# 300 Liquid deicing system- Trade for salt spreader



## group969 (Oct 5, 2014)

looking to trade 300 gallon deicing system for a salt spreader. open to cash offers as well.Has a 8 foot hitch mounted spray boom. Honda engine. Hose reel. 300 gallon poly tank on aluminum frame. measure 49 inches wide x 89 inches long.


----------



## FredG (Oct 15, 2012)

group969 said:


> looking to trade 300 gallon deicing system for a salt spreader. open to cash offers as well.Has a 8 foot hitch mounted spray boom. Honda engine. Hose reel. 300 gallon poly tank on aluminum frame. measure 49 inches wide x 89 inches long.
> View attachment 175528
> View attachment 175529
> 
> ...


Great pictures!

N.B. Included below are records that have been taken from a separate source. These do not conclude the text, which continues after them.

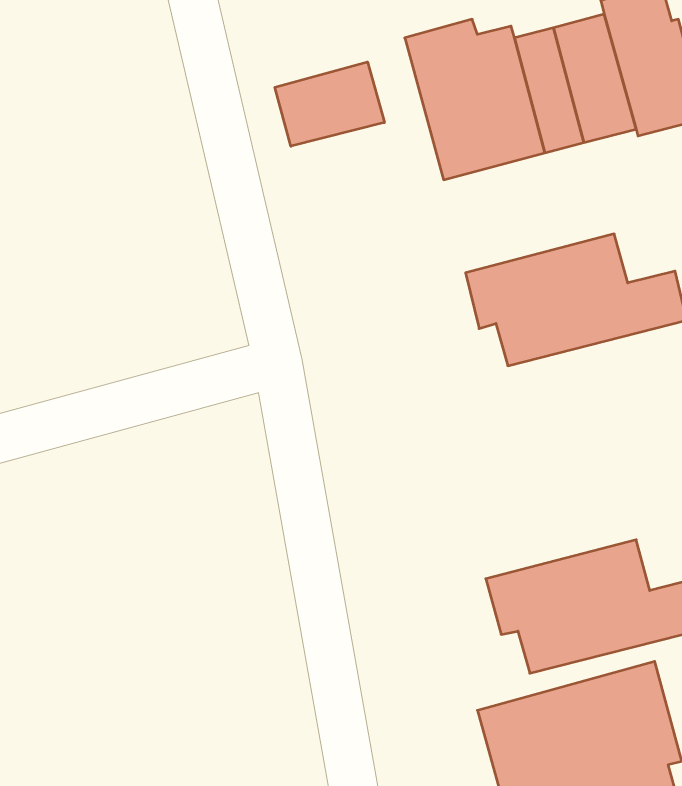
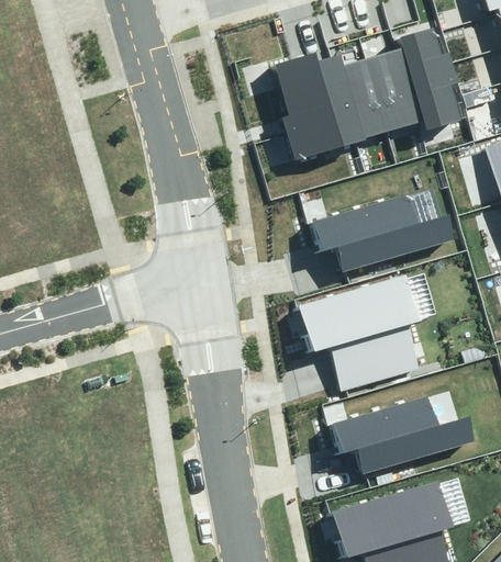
building: [275,62,384,146] -> none
building: none -> [291,271,420,390]

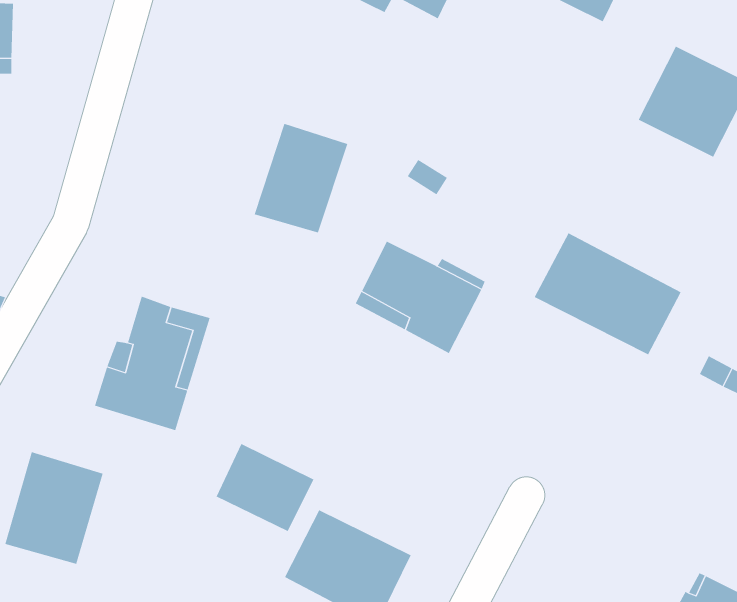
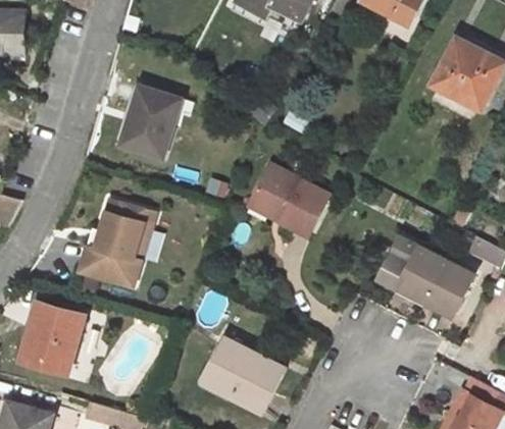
building: [254,123,348,233] -> [119,87,181,158]
building: [534,233,681,355] -> [376,237,472,317]
building: [216,443,314,532] -> none

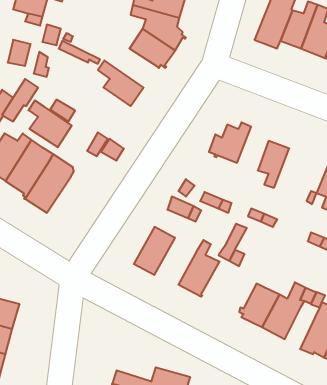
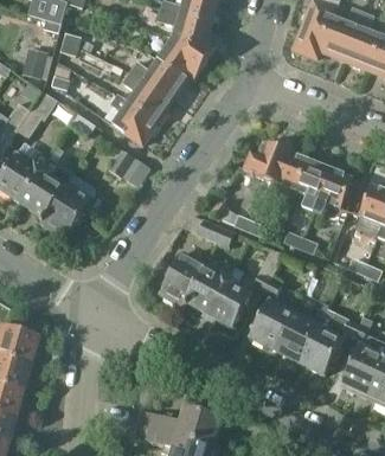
building: none -> [129,59,187,102]
building: [28,100,72,147] -> [110,95,158,146]
building: none -> [269,144,308,199]
building: none -> [314,168,354,214]
building: none -> [184,265,236,316]
building: none -> [251,302,295,352]

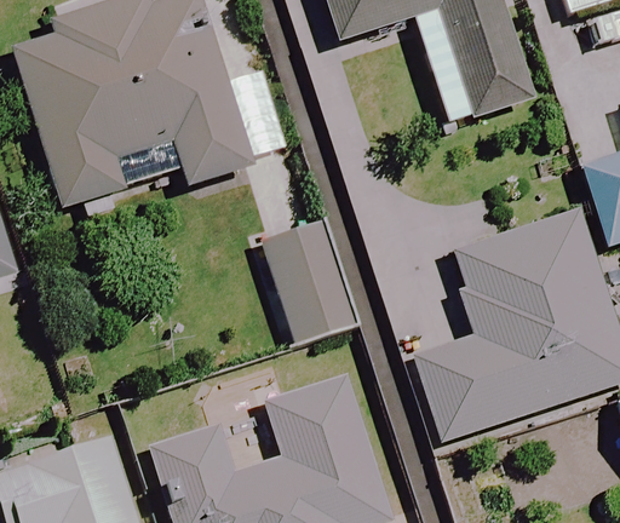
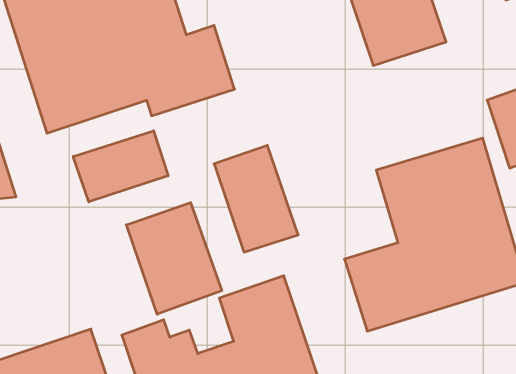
building: none -> [73,131,168,202]
building: none -> [126,203,222,314]

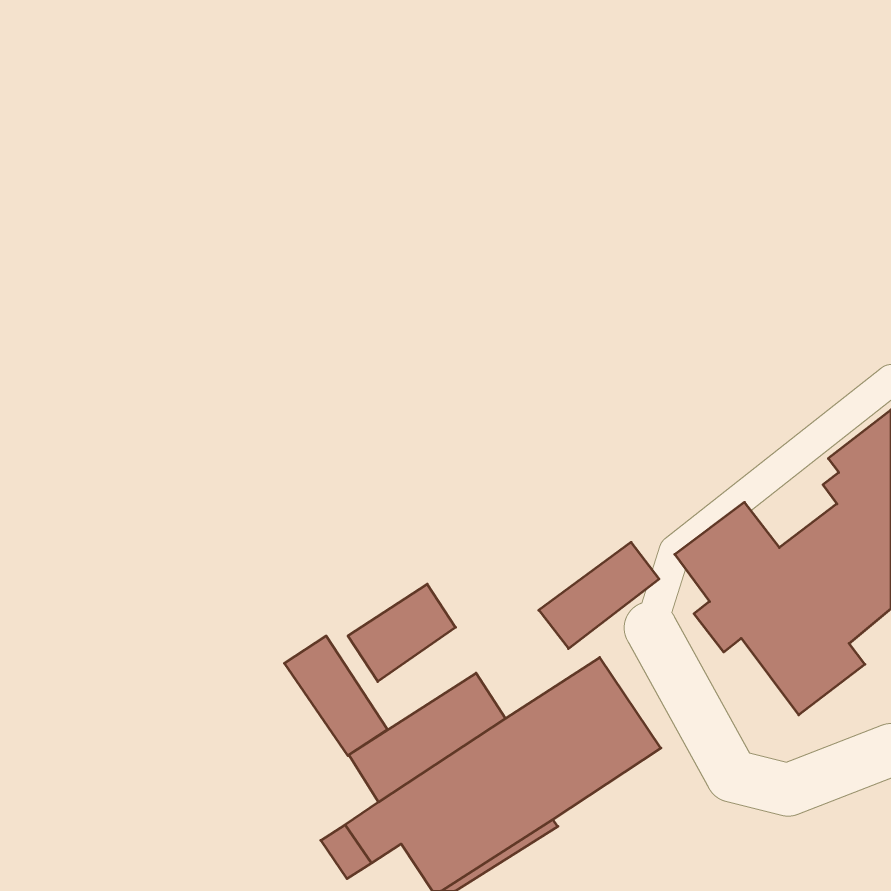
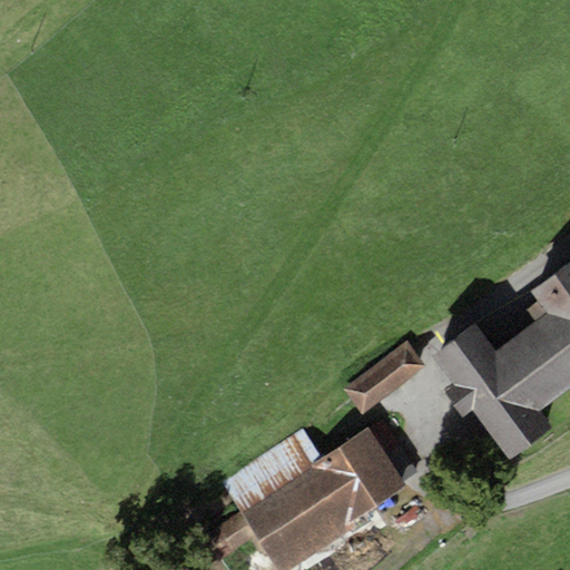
building: [348,584,456,682] -> none
building: [284,636,387,756] -> none

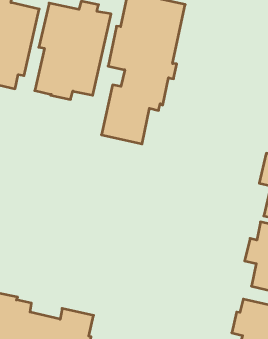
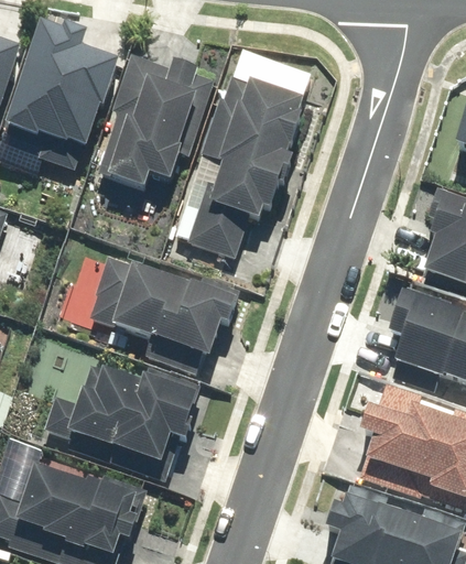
building: none -> [63,247,240,372]
building: none -> [44,360,204,480]

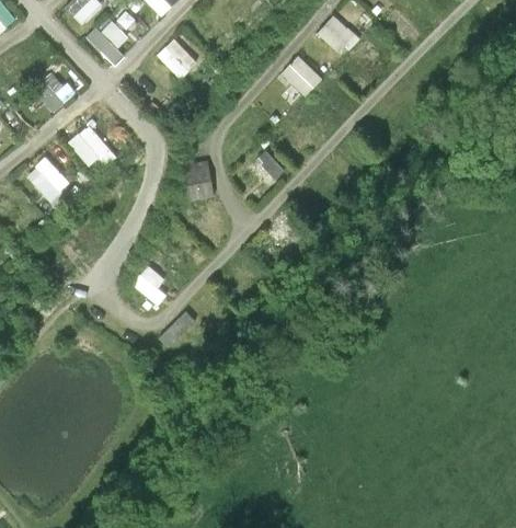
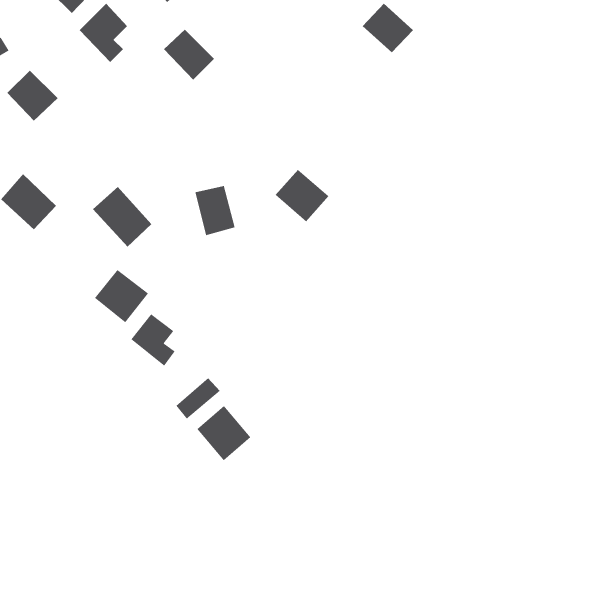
building: [279,56,322,97] -> none
building: [66,119,114,169] -> [92,186,152,247]
building: none -> [94,269,149,323]
building: none -> [197,405,251,461]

FWIW BO don't go to well with the members, I suggest you figure a price with BO, unless you want offers for a case of boones Farm, a bag of corn nuts and a pack of smokes lol. Good Luck


----------



## rgrimes945 (Oct 22, 2006)

FredG said:


> Great pictures! FWIW BO don't go to well with the members, I suggest you figure a price with BO, unless you want offers for a case of boones Farm, a bag of corn nuts and a pack of smokes lol. Good Luck


I have a v box henderson Stainless to trade.


----------